Com narrativa centrada no reencontro entre pai e filho após anos de afastamento, o roteiro acompanha estes dois personagens em um leito de hospital, no momento final da vida do pai. A partir dessa situação limite, o filme se debruça sobre temas como abandono afetivo, relações familiares e os atravessamentos emocionais que emergem quando não há mais tempo para reorganizar o passado.
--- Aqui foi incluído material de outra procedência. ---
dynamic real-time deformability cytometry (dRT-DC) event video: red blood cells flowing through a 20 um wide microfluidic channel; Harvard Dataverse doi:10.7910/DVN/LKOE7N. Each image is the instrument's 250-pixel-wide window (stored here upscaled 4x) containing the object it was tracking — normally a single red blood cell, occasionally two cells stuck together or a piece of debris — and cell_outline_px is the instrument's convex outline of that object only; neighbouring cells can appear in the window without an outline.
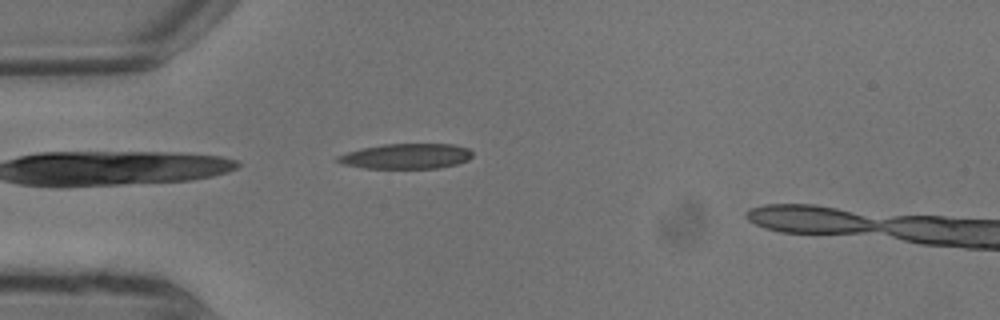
{"species": "common noctule bat (a hibernating species)", "species_latin": "Nyctalus noctula", "temperature_condition": "warm", "stored_images_in_passage": 6, "camera_frame_rate_fps": 3000, "um_per_image_px": 0.085, "animal": {"sex": "male", "body_mass_g": 13.3}, "frame": {"image": 1, "passage_image": 5, "time_ms": 1.333, "image_size_px": [1000, 320], "cell_outline_px": [[472, 156], [468, 160], [456, 164], [440, 168], [364, 168], [344, 164], [336, 160], [336, 156], [360, 148], [384, 144], [456, 144], [468, 148], [472, 152]], "centroid_in_image_um": [34.55, 13.27], "position_along_channel_um": 50.5, "area_um2": 19.83}}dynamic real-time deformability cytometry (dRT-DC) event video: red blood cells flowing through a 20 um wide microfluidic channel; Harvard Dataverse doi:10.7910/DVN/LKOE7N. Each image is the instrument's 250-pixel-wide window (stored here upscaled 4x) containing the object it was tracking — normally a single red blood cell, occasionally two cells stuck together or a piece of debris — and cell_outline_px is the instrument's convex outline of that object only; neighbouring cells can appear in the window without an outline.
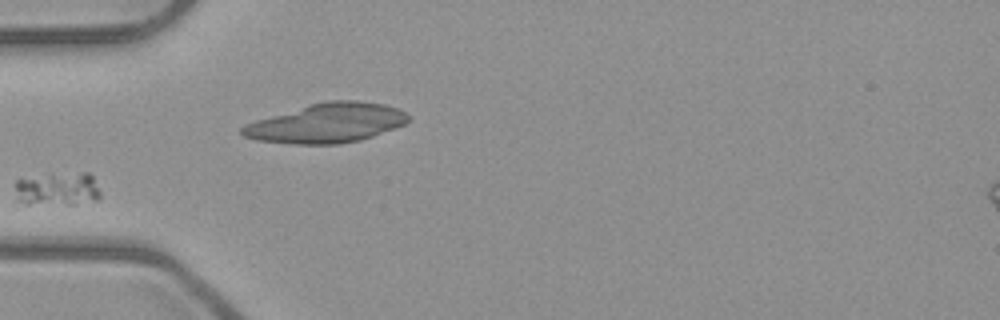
{"species": "common noctule bat (a hibernating species)", "species_latin": "Nyctalus noctula", "temperature_condition": "room temperature", "stored_images_in_passage": 6, "camera_frame_rate_fps": 3000, "um_per_image_px": 0.085, "animal": {"sex": "male", "body_mass_g": 23.1, "forearm_length_mm": 52.7}, "frame": {"image": 1, "passage_image": 1, "time_ms": 0.0, "image_size_px": [1000, 320], "cell_outline_px": [[100, 200], [72, 204], [24, 204], [16, 200], [16, 180], [80, 172], [88, 172], [92, 176], [100, 192]], "centroid_in_image_um": [4.93, 16.11], "position_along_channel_um": 80.1, "area_um2": 16.3}}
“O cinema que me interessa nasce muito mais do que não é dito do que do que é falado. Em Encontro e Despedida, o silêncio tem peso. Ele atravessa o quarto, preenche os intervalos, está entre pai e filho o tempo inteiro. O filme não tenta fechar feridas que passaram a vida inteira abertas. Ele observa o momento exato em que dois homens, unidos por um abandono que nunca cicatrizou, são obrigados a permanecer um diante do outro até o fim. Sem redenção”, afirma o diretor Guilherme Araponga.
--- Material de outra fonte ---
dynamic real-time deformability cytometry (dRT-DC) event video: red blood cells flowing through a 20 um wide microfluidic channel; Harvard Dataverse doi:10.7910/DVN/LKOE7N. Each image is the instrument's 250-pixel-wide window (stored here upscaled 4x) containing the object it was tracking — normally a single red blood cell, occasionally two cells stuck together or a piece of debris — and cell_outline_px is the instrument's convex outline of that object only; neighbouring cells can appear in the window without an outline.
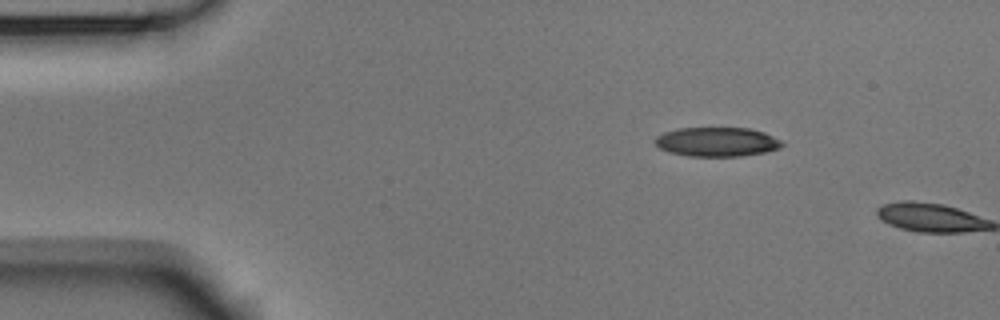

A encenação aposta em um caminho naturalista, com uma câmera que acompanha a ação de forma discreta, quase como uma observadora. O hospital, mais do que cenário, funciona como um espaço de confinamento emocional, onde o tempo se dilata e não há possibilidade de fuga. A escolha pelo formato de imagem 4:3 e pelo preto e branco contribui para essa sensação de proximidade e intensidade, destacando os rostos, os gestos e o desgaste físico e emocional dos personagens.
José de Abreu, que vive o pai, destaca a força do tema e sua conexão pessoal com a história. “Essa relação pai e filho é uma coisa que me interessa muito. Eu perdi um filho quando ele tinha 21 anos e isso deixa uma marca muito grande. O roteiro é extremamente interessante, me pegou, e as conversas com o diretor são sempre muito boas. Estou bastante animado”, conta.
Encontro e Despedida se constrói como uma investigação sensível sobre memória, culpa e herança emocional. “Dirigir esse filme em Minas, com uma equipe majoritariamente mineira, diversa e formada em sua maioria por mulheres, tem um peso simbólico enorme pra mim. Voltar a Belo Horizonte, onde essa história real aconteceu, é quase como fechar um ciclo que ficou aberto dentro de mim. Trabalhar com José de Abreu, Bernardo Filaretti, Luiza Filaretti e Eda Costa é uma responsabilidade e, ao mesmo tempo, uma honra imensa, porque são atores talentosíssimos dando corpo e voz a algo que foi muito meu”, finaliza o diretor.
Bernardo Filaretti, também mineiro, reflete sobre a profundidade de seu personagem: “Eu tenho buscado histórias que me coloquem em conflito de verdade. Eu gosto de personagens que eu preciso fazer uma pesquisa imensa pra entender o que se passa dentro dele, descobrir os porquês, investigar minha vida e meus sentimentos. Além disso, ter José de Abreu como meu pai no cinema é um privilégio enorme. Me sinto muito alimentado”, comenta.
A locação escolhida é o Hospital São Rafael, em Belo Horizonte, que dará ainda mais veracidade ao filme.